República. Do latim res publica: aquilo que interessa a todos. Substantivo feminino misógino. Não se assuste! O misógino não está no dicionário. Eu acrescentei. Vou tentar explicar.

Desde a sua primeira configuração histórica conhecida, aquilo que hoje chamamos de república, teve horror a mulheres. Em 509 a.C., quando os proprietários de terras romanos expulsaram os reis etruscos e decidiram inventar outra forma de governar seus interesses comuns, as mulheres ficaram de fora. Só os patres famílias eram proprietários. Consequentemente, só eles poderiam ser eleitos para o senado e toda outra e qualquer função pública. E não eram só as mulheres que não participavam da república. Plebeus, pessoas de origem estrangeira e escravizados não participavam das votações.

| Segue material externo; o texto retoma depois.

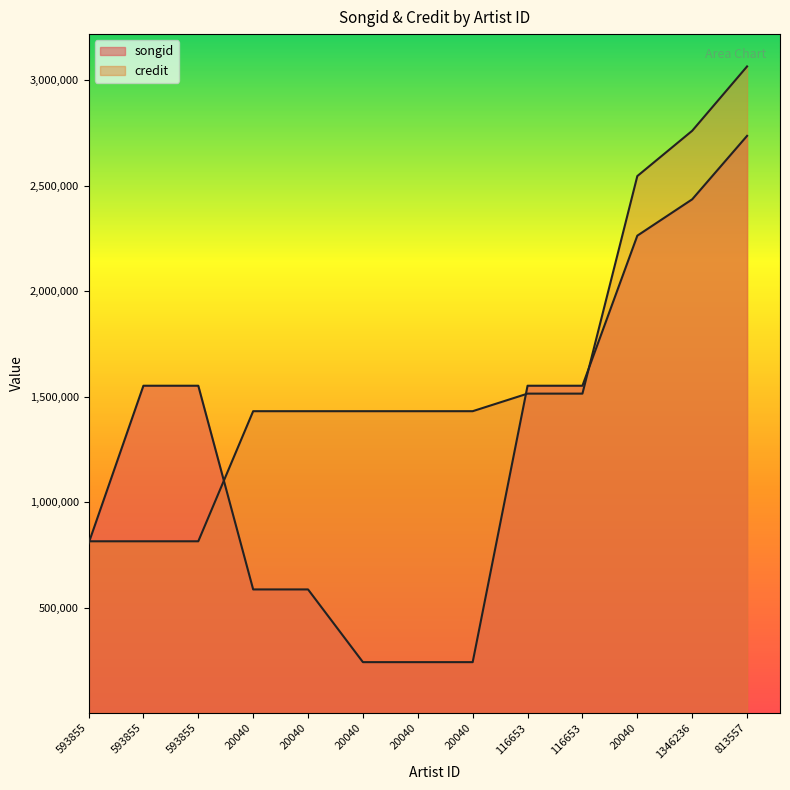

What are all the series names shown in the legend?

songid, credit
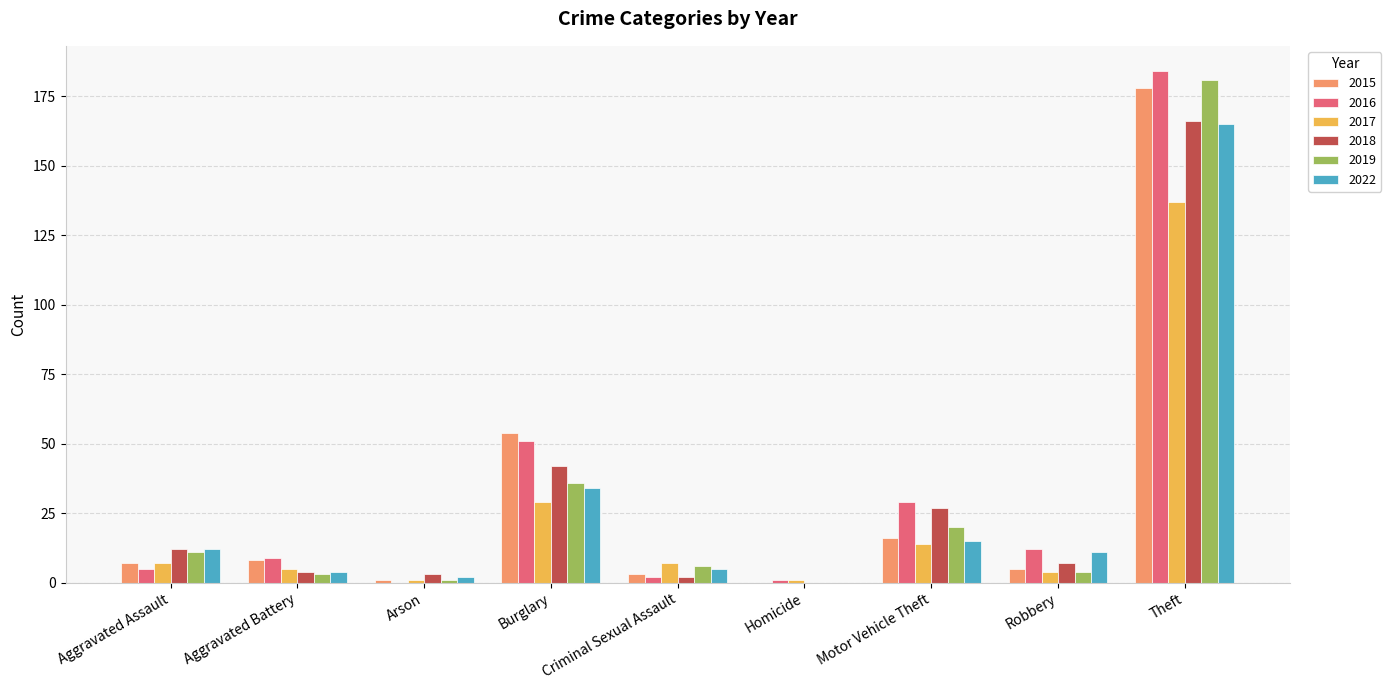

What is the spread (max minus min) of values at Aggravated Assault?

7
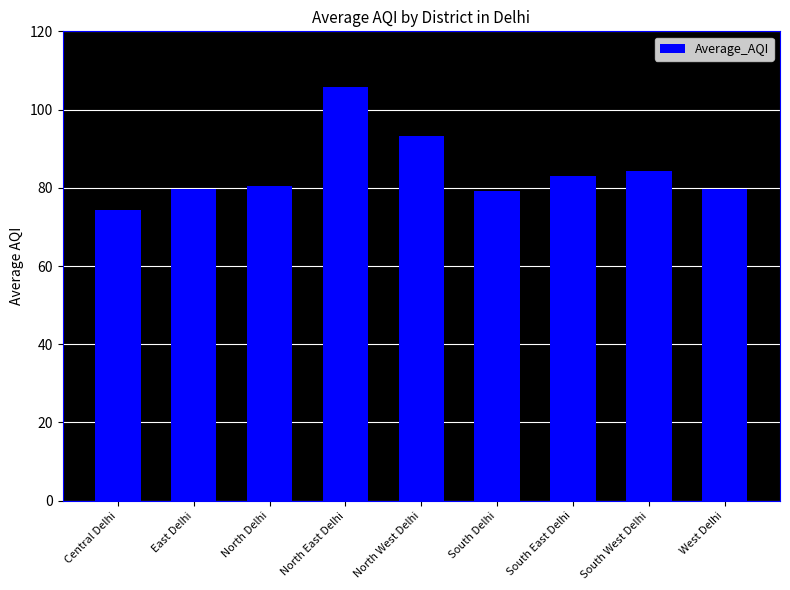

What is the label of the 4th bar from the left?

North East Delhi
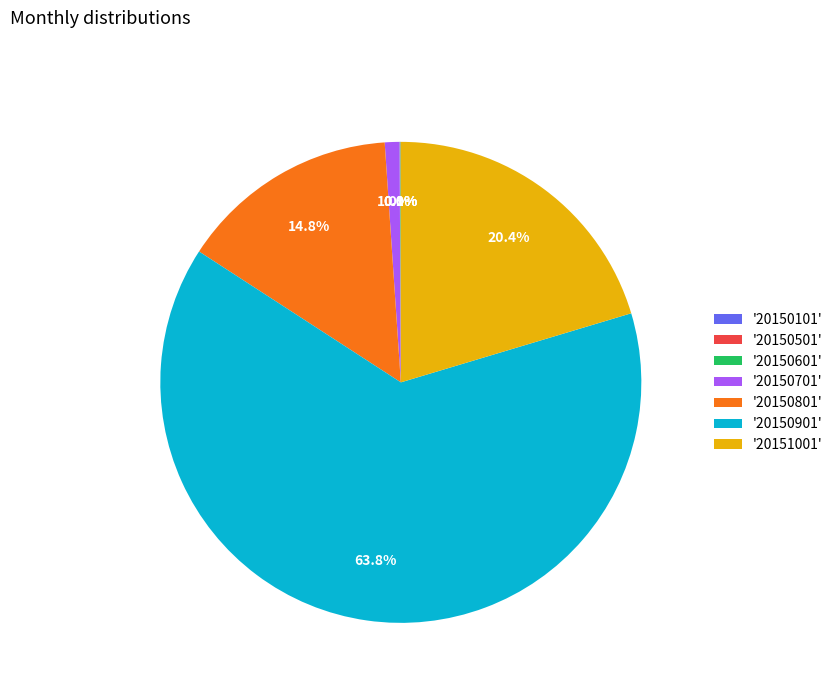

What is the largest slice in the pie chart?

'20150901'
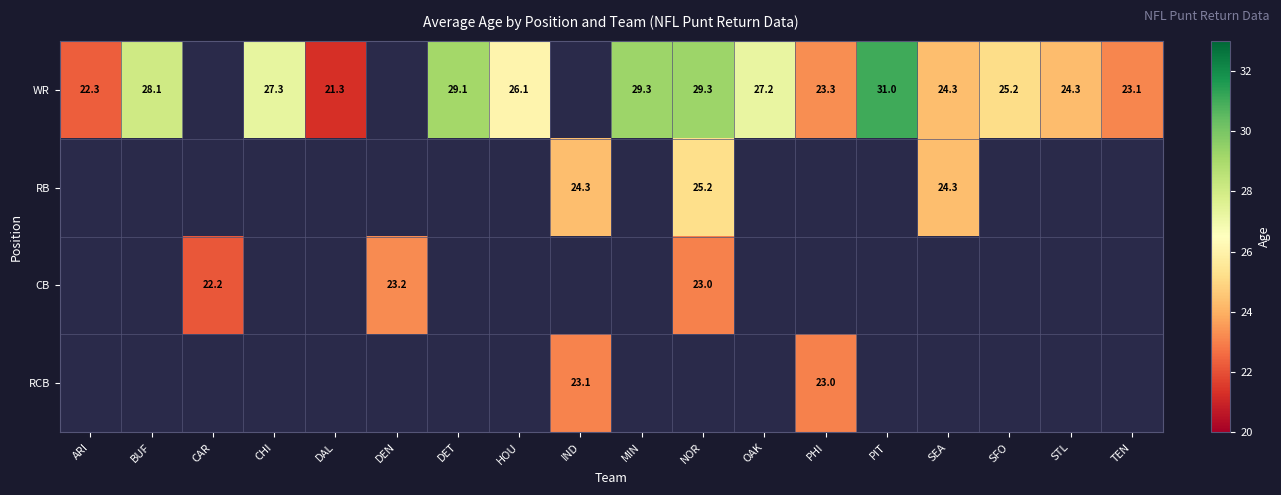

How many categories are shown in the chart?

18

A república romana nasceu oligárquica. Era de poucos e para poucos. Vale lembrar: nem todo sistema republicano é democrático. Democracia é bem outra coisa. Os atenienses que o digam. Seu sistema de governo decantado em prosa e versa e teorizado por Platão, não era muito diferente da romana. Na sua Politeia, Platão é claro: há três tipos de pessoas: os trabalhadores, os lutadores e os filósofos. A essa pequena elite que pensa racionalmente cabe o governo da cidade. As mulheres, deixa ele bem claro, se deixam levar pelas emoções. Elas não raciocinam. Por isso não podem ser ativas na república. Seu lugar é dentro de casa e submissas ao varão da casa.

Deixando de lado as repúblicas medievais, vamos direto à revolucionária gesta de 1789 que derrubou a monarquia francesa e instalou ali a república que encantou o mundo. Mesmo instituindo uma mulher – Marianne – como seu símbolo, a nova forma de governo não deu voto às mulheres. Na república burguesa, só os proprietários podem votar. E como as mulheres, legalmente, não são proprietárias, não votam. Simples assim! As francesas só teriam o direito a voto reconhecido em 1945.

No Brasil, a implantação da república só aconteceu devido à misoginia dos militares. Sim! Dom Pedro II tinha uma única herdeira legal, a princesa Isabel. Os dois primeiros rebentos masculinos da Imperatriz Leopoldina, faleceram crianças. Restou Isabel e ela queria exercer seu direito. Três vezes o fez interinamente durante as viagens de seu pai. Na última proclamou a Lei Áurea que assustou os fazendeiros do café e tirou o apoio econômico à monarquia. Mas foram os militares que deram o golpe. Na cabeça da intentona, o monarquista Deodoro da Fonseca. Havia muitas razões para os militares implantarem a república. Uns, educados no positivismo, o fizeram por opção ideológica. Outros, machistas, pelo medo de, em breve terem que obedecer às ordens de uma mulher. A república brasileira nasceu misógina.

Na República Velha as mulheres não votavam. Foi em 1932 que as brasileiras conquistaram direito a voto e elegeram suas primeiras representantes. Vieram vereadoras, deputadas, senadoras e governadoras. Mas tardou até 2010 para que uma mulher fosse eleita Presidenta. E aí a história é recente e conhecida. O golpe de 2016 foi um golpe tipicamente republicano: elitista e machista. Todos lembramos os epítetos, gestos e imagens utilizados para desqualificar Dilma Roussef. Total misoginia. Veio o golpe e temos na presidência uma pessoa que despreza as mulheres dizendo que merecem ser estupradas e expõe em público sua intimidade sexual com a esposa. E o sistema republicano não faz nada para impedir tamanha desfaçatez.

Diante da história passada e do presente que vivemos, só me resta concluir: a república, mesmo sendo um substantivo masculino, revela uma realidade misógina. Talvez seria bom os franceses substituírem a Marianne por um Mariano. E lembrar que para todo Deodoro da Fonseca existe um Silveira Martins! Qu’est-ce que vous en pensez?